Spinning mills blame it on labour shortage.
L. N. Revathy
Coimbatore, March 20
The domestic textile producers involved in weaving and garment manufacture have raised a hue and cry over yarn availability and rising prices. “Textile mills have stopped cotton yarn supplies. The situation is getting worse and we are in a fix,” said a garment exporter in Tirupur.
The knitwear cluster, sources say has not been getting their supply of cotton yarn for at least a week now. Their monthly requirement of cotton yarn (Tirupur alone) is estimated at around 27-30 million kg.Sources allege yarn producers of hoarding stock, anticipating a hike in price-level from April. “They want to capitalise on the present situation as there is huge demand for yarn. We see no reason for them to jack the price now,” the Tirupur Exporters Association President, Mr A. Sakthivel, told Business Line.
A quick glance at the yarn price movement shows that the 40s count yarn has increased from Rs 139 a kg in August to Rs 170 now When contacted the Southern India Mills Association Chairman, MrJ.Thulasidharan, conceded that the price of yarn was on the rise. “Cotton prices have gone up significantly this season. This coupled with the steep increase in labour cost, acute shortage of power,compelling mills to operate gensets is pushing the cost further.”

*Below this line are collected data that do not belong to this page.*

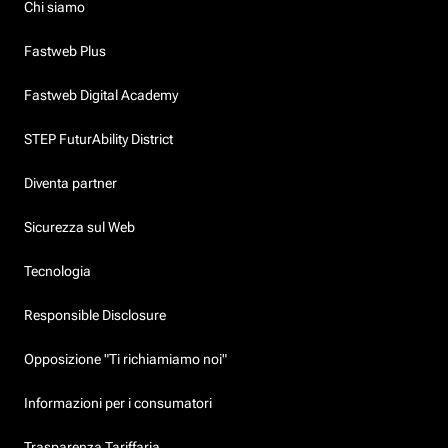
Chi siamo
Fastweb Plus
Fastweb Digital Academy
STEP FuturAbility District
Diventa partner
Sicurezza sul Web
Tecnologia
Responsible Disclosure
Opposizione "Ti richiamiamo noi"
Informazioni per i consumatori
Trasparenza Tariffaria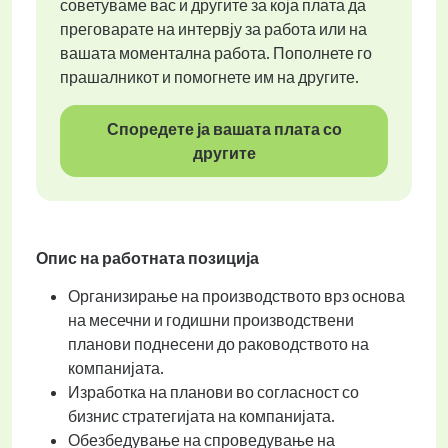
советуваме вас и другите за која плата да
преговарате на интервју за работа или на
вашата моментална работа. Пополнете го
прашалникот и помогнете им на другите.
Споредете ја вашата плата со
другите
Опис на работната позиција
Организирање на производството врз основа
на месечни и годишни производствени
планови поднесени до раководството на
компанијата.
Изработка на планови во согласност со
бизнис стратегијата на компанијата.
Обезбедување на спроведување на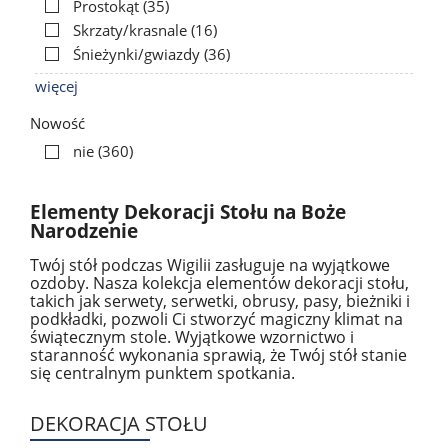
Prostokąt
(35)
Skrzaty/krasnale
(16)
Śnieżynki/gwiazdy
(36)
więcej
Nowość
nie
(360)
Elementy Dekoracji Stołu na Boże
Narodzenie
Twój stół podczas Wigilii zasługuje na wyjątkowe
ozdoby. Nasza kolekcja elementów dekoracji stołu,
takich jak serwety, serwetki, obrusy, pasy, bieżniki i
podkładki, pozwoli Ci stworzyć magiczny klimat na
świątecznym stole. Wyjątkowe wzornictwo i
staranność wykonania sprawią, że Twój stół stanie
się centralnym punktem spotkania.
DEKORACJA STOŁU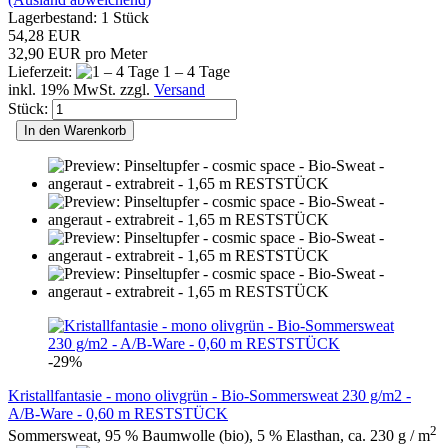
Lagerbestand: 1 Stück
54,28 EUR
32,90 EUR pro Meter
Lieferzeit:
1 – 4 Tage
inkl. 19% MwSt. zzgl.
Versand
Stück:
In den Warenkorb
-29%
Kristallfantasie - mono olivgrün - Bio-Sommersweat 230 g/m2 -
A/B-Ware - 0,60 m RESTSTÜCK
2
Sommersweat, 95 % Baumwolle (bio), 5 % Elasthan, ca. 230 g / m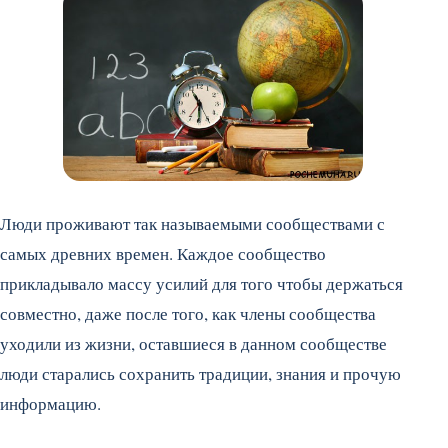
Люди проживают так называемыми сообществами с
самых древних времен. Каждое сообщество
прикладывало массу усилий для того чтобы держаться
совместно, даже после того, как члены сообщества
уходили из жизни, оставшиеся в данном сообществе
люди старались сохранить традиции, знания и прочую
информацию.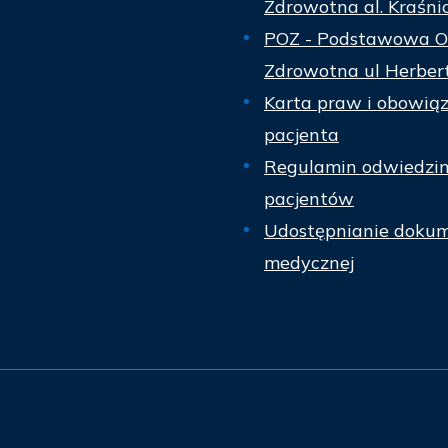
Zdrowotna al. Kraśni
POZ - Podstawowa O
Zdrowotna ul Herber
Karta praw i obowią
pacjenta
Regulamin odwiedzi
pacjentów
Udostępnianie dokum
medycznej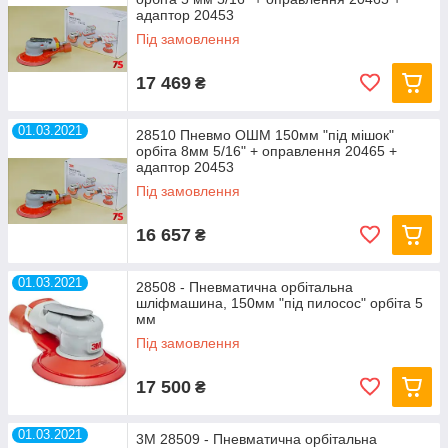
адаптор 20453
Під замовлення
17 469
₴
01.03.2021
28510 Пневмо ОШМ 150мм "під мішок"
орбіта 8мм 5/16" + оправлення 20465 +
адаптор 20453
Під замовлення
16 657
₴
01.03.2021
28508 - Пневматична орбітальна
шліфмашина, 150мм "під пилосос" орбіта 5
мм
Під замовлення
17 500
₴
01.03.2021
3M 28509 - Пневматична орбітальна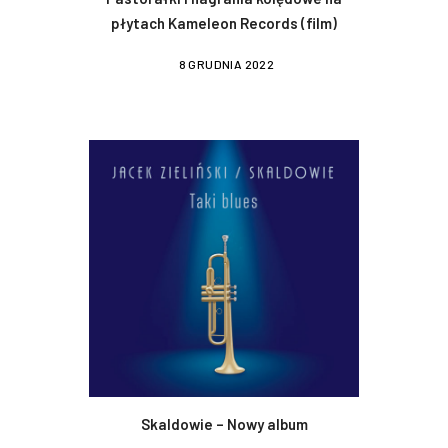
płytach Kameleon Records (film)
8 GRUDNIA 2022
Skaldowie – Nowy album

According to SIMA, the daily labour cost has risen from Rs 100-120 to Rs 170 at present. “Even at these rates, we are unable to get labourers. There is acute shortage,” Mr Thulasidharan said.On the power front, he said, “Andhra Pradesh alone is facing power shortage of 50-60 hours a week. The situation here is no better. While the State Electricity Board managed to supply power at Rs 7/unit in January, it has not been able to do so since February, and we do not expect the situation to improve during the summer months.”
“Cotton prices are ruling high and likely to increase further.”

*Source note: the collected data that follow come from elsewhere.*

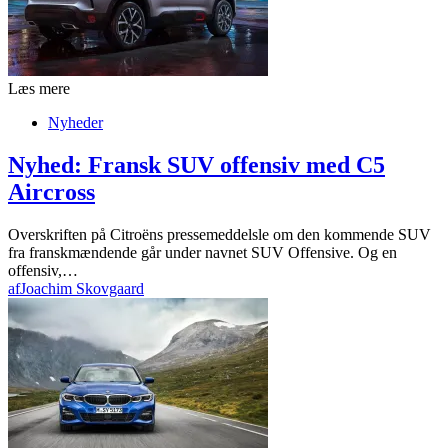
Læs mere
Nyheder
Nyhed: Fransk SUV offensiv med C5
Aircross
Overskriften på Citroëns pressemeddelsle om den kommende SUV
fra franskmændende går under navnet SUV Offensive. Og en
offensiv,…
af
Joachim Skovgaard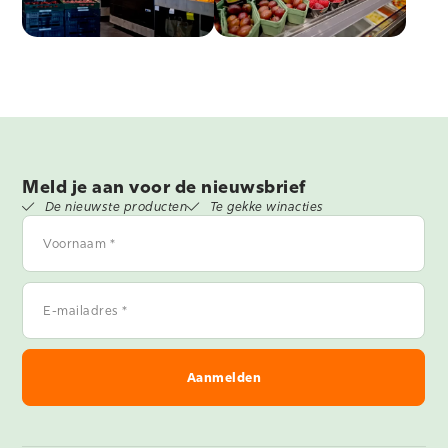
Meld je aan voor de nieuwsbrief
De nieuwste producten
Te gekke winacties
Voornaam
*
E-
mailadres
*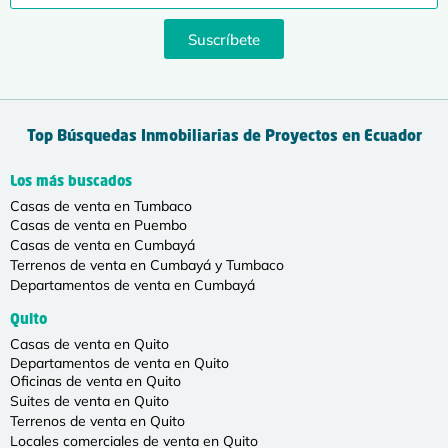
Suscríbete
Top Búsquedas Inmobiliarias de Proyectos en Ecuador
Los más buscados
Casas de venta en Tumbaco
Casas de venta en Puembo
Casas de venta en Cumbayá
Terrenos de venta en Cumbayá y Tumbaco
Departamentos de venta en Cumbayá
Quito
Casas de venta en Quito
Departamentos de venta en Quito
Oficinas de venta en Quito
Suites de venta en Quito
Terrenos de venta en Quito
Locales comerciales de venta en Quito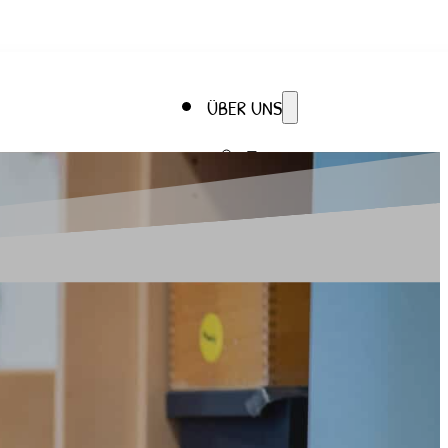
ÜBER UNS
Team
Träger
Elternbeirat
DIE KITA
Unsere Kita
Projekte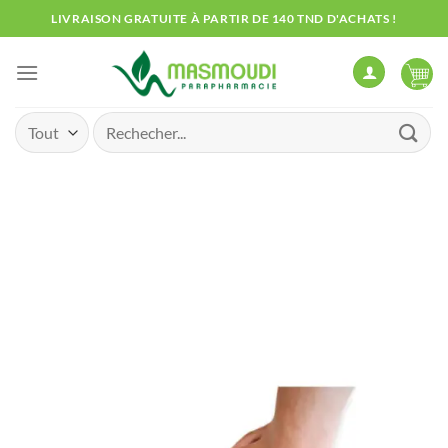
Passer
LIVRAISON GRATUITE À PARTIR DE 140 TND D'ACHATS !
au
contenu
Recherche
pour :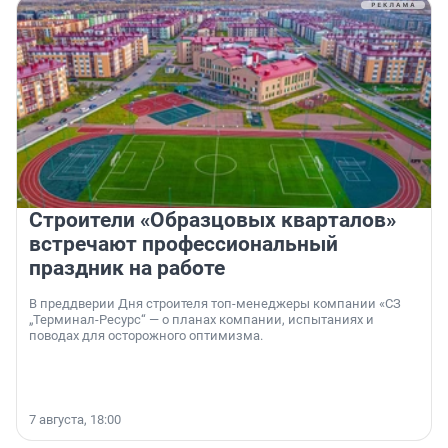
Строители «Образцовых кварталов»
встречают профессиональный
праздник на работе
В преддверии Дня строителя топ-менеджеры компании «СЗ
„Терминал-Ресурс“ — о планах компании, испытаниях и
поводах для осторожного оптимизма.
7 августа, 18:00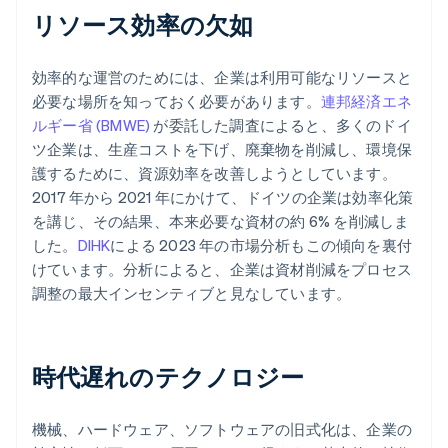
リソース効率の欠如
効率的な運営のためには、企業は利用可能なリソースと
必要な場所を知っておく必要があります。
連邦経済エネ
ルギー省 (BMWE)
が委託した調査によると、多くのドイ
ツ企業は、生産コストを下げ、廃棄物を削減し、環境保
護するために、資源効率を改善しようとしています。
2017 年から 2021 年にかけて、ドイツの企業は効率化策
を講じ、その結果、本来必要な資材の約 6% を削減しま
した。
DIHK
による 2023 年の市場分析もこの傾向を裏付
けています。分析によると、企業は資材削減をプロセス
調整の最大インセンティブと見なしています。
時代遅れのテクノロジー
機械、ハードウェア、ソフトウェアの旧式化は、企業の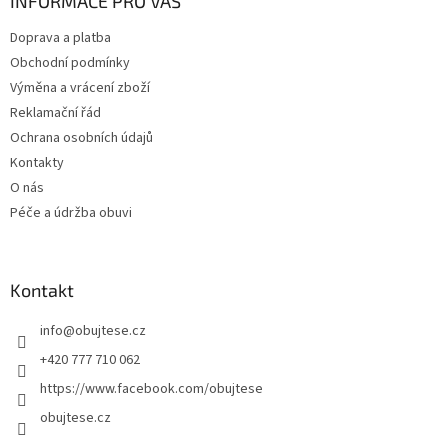
a
INFORMACE PRO VÁS
t
Doprava a platba
í
Obchodní podmínky
Výměna a vrácení zboží
Reklamační řád
Ochrana osobních údajů
Kontakty
O nás
Péče a údržba obuvi
Kontakt
info
@
obujtese.cz
+420 777 710 062
https://www.facebook.com/obujtese
obujtese.cz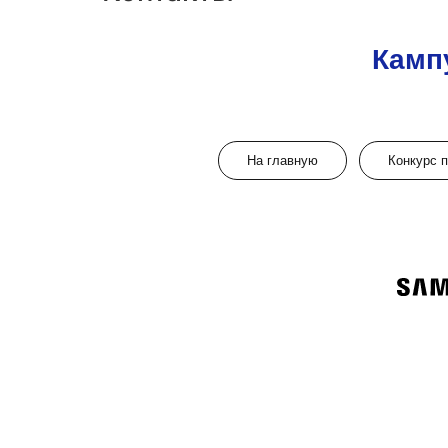
Камп
На главную
Конкурс 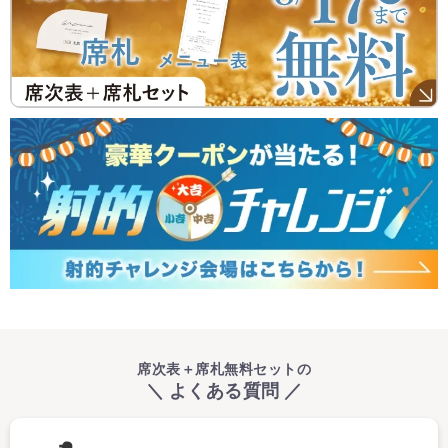
席次表＋席札無料セットの
＼ よくある質問 ／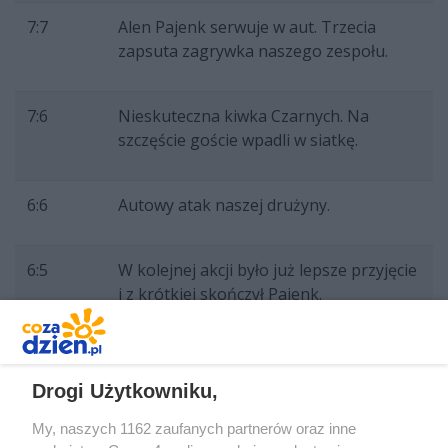
7:7
Alen Pajenk serwuje w aut. Trzecia
zapsuta zagrywka naszego zespołu.
7:6
Nieskuteczna kiwka Czarnych. Na
szczęście goście wpadli w siatkę.
6:6
Autowy atak naszej drużyny.
6:5
W kolejnej akcji było już lepsze przyjęcie
i z krótkiej skończył Pajenk.
5:5
Szybująca zagrywka Haina ruszyła nas w
przyjęciu. W efekcie bardzo trudną piłkę
Drogi Użytkowniku,
dostal do ataku Fornal i dał się
zablokować.
My, naszych 1162 zaufanych partnerów oraz inne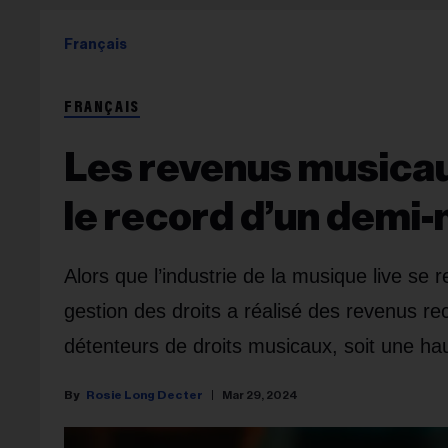
Français
FRANÇAIS
Les revenus musicau
le record d’un demi-m
Alors que l’industrie de la musique live se
gestion des droits a réalisé des revenus re
détenteurs de droits musicaux, soit une ha
Rosie Long Decter
Mar 29, 2024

Shankar-6 for instance was ruling at Rs 25,700 a candy (of 355 kg) during January. It is now quoting at Rs 27,900 a candy. Sources expect the rate to touch Rs 30,000-mark before the close of the season.Cotton exports seem to be picking up. Out of the estimated export volume of 55 lakh bales, 40 lakh bales have already been shipped during the first five months of this season and sources expect the export volumes to surpass the estimate in view of the favourable trend in the international market.
“However, the domeztic market for yarn seems much better than the international market. Yarn exports are picking up. We are willing to supply to the consuming segment nearer home, provided the payment terms are tight and comfortable,” a textile mill source said.Former SIMA Chairman and Managing Director Loyal Textiles, Mr Manikam Ramaswami said: “Adequate yarn is available, but the mill sector would consider to supply only to such of those units that paid promptly.”

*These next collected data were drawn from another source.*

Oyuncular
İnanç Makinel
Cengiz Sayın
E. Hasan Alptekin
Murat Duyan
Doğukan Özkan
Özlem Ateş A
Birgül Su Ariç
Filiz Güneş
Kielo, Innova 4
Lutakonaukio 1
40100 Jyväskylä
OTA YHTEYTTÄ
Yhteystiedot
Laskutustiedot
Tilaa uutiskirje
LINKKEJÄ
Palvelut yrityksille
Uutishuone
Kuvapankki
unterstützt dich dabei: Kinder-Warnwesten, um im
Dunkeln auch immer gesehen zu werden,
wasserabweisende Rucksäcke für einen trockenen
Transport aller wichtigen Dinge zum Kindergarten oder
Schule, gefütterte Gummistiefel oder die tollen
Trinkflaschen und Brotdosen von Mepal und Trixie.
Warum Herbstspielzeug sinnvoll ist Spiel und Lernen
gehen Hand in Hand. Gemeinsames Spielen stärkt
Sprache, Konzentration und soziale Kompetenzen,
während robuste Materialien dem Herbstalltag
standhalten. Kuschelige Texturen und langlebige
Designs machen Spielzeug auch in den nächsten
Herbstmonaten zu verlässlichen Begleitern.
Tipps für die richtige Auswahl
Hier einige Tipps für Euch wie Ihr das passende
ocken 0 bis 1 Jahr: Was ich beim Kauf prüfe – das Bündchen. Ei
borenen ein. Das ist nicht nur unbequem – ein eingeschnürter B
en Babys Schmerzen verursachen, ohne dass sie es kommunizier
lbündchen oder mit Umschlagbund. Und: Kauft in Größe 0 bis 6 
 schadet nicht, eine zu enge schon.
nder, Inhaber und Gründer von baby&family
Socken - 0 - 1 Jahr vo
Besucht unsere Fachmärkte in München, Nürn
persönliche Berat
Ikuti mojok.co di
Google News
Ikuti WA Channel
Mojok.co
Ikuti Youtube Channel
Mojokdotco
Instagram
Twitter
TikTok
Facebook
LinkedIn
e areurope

The spinning units, it is learnt are demanding shorter credit cycle of 30 days against 60 to 90 days earlier. “Cotton is supplied only on cash and carry basis. With the demand for yarn picking up, we cannot afford to supply yarn on long credit cycles,” Mr Ramaswami said. He further said, “the payment terms are rather rotten in the domestic market. This is compelling us to look at other options. There is good demand for yarn from China, Bangladesh, Turkey. Even if the rates are low by Re 1– Rs 2 a kg, we receive our dues on time.”Mr Sakthivel, meanwhile, has appealed to the Union Textiles Minister, Mr Dayanidhi Maran, to suitably advice the Chairman of the National Textile Corporation (NTC) to produce the hosiery yarn to meet the regular supply of yarn to knitwear garment units. TEA has sought immediate Government intervention to ensure free flow of cotton yarn to protect the knitwear garment units.